The practical implication is straightforward: profile at rates and with tools whose overhead is small relative to the effects you are trying to observe. If you are debugging a 100-microsecond latency spike, running strace will produce a 10x slower process where the spike disappears entirely. A targeted eBPF script or perf probe with a narrow scope is the right instrument instead.
Building a Diagnostic Workflow
The approach described in the Red Hat post starts with the symptom rather than the profiler. Is the problem high CPU utilization, high latency, or low throughput? These questions point to different tools.
High CPU utilization is a CPU profiler problem: start with perf stat to get hardware counters (instructions per cycle, cache miss rate, branch mispredictions), then use perf record with flame graphs to identify hot functions. A low IPC combined with a high LLC miss rate points to memory access patterns and cache locality issues rather than algorithmic complexity.

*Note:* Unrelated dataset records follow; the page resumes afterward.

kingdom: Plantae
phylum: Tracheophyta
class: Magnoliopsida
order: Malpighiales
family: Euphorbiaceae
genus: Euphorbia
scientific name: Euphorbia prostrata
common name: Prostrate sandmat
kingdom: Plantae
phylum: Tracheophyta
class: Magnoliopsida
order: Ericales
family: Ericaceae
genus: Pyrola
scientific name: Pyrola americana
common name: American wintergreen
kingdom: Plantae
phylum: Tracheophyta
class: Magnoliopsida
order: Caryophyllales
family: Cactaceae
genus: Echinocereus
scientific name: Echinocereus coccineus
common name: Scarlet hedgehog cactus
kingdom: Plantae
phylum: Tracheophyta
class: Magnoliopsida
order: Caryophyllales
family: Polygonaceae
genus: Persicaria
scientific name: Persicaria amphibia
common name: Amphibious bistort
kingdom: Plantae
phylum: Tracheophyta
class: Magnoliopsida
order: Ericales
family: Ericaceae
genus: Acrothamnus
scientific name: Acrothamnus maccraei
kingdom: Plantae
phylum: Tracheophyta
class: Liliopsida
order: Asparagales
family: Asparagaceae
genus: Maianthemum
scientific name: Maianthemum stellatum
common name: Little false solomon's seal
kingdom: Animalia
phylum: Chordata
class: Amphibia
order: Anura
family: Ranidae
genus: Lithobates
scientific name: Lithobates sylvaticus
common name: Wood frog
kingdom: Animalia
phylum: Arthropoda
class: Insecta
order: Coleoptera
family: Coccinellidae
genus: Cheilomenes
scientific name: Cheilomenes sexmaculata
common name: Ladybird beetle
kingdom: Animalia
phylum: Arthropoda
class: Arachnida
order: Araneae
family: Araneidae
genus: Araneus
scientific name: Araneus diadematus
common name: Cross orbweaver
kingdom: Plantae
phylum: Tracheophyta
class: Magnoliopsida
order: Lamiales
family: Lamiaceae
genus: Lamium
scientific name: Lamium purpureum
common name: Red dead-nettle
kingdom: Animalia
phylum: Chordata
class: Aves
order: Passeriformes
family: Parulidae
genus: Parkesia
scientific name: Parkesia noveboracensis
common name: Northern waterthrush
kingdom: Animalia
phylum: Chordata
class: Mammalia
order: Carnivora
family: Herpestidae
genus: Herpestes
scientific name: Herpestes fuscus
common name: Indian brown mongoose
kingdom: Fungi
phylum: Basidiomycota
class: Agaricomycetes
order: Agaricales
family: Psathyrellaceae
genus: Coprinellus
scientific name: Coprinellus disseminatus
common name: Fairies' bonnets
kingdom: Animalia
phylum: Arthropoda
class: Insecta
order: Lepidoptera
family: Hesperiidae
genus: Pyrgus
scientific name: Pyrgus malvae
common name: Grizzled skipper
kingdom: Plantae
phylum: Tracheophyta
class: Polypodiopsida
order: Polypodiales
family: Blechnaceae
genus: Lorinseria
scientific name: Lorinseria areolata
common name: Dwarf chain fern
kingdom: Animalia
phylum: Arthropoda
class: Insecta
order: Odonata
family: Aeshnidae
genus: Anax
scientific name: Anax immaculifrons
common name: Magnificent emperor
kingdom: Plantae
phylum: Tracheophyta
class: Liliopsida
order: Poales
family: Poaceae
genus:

High latency with normal CPU utilization is almost always an off-CPU problem: lock contention, I/O, memory allocation stalls, or scheduler delays. Start with offcputime or wall-clock profiling, then narrow down using perf lock for mutex contention, biolatency from BCC for block I/O latency distribution, or tcplife for per-connection network overhead.
Once you identify the category, the Linux performance observability ecosystem provides purpose-built tools for almost every subsystem. perf mem profiles memory access patterns with hardware-assisted sampling. perf sched latency measures scheduling delays. llcstat from BCC shows LLC hit and miss rates per process. Each gives a cleaner signal than a general-purpose profiler applied to the wrong problem.
The deeper lesson from Red Hat’s work is that profiling is a method, not a single tool. Starting with the wrong profiler produces confident but incorrect conclusions. Understanding what each tool measures, what it excludes, and what perturbation it introduces is what separates a complete performance investigation from one that optimizes the code the profiler highlighted while leaving the actual bottleneck entirely untouched.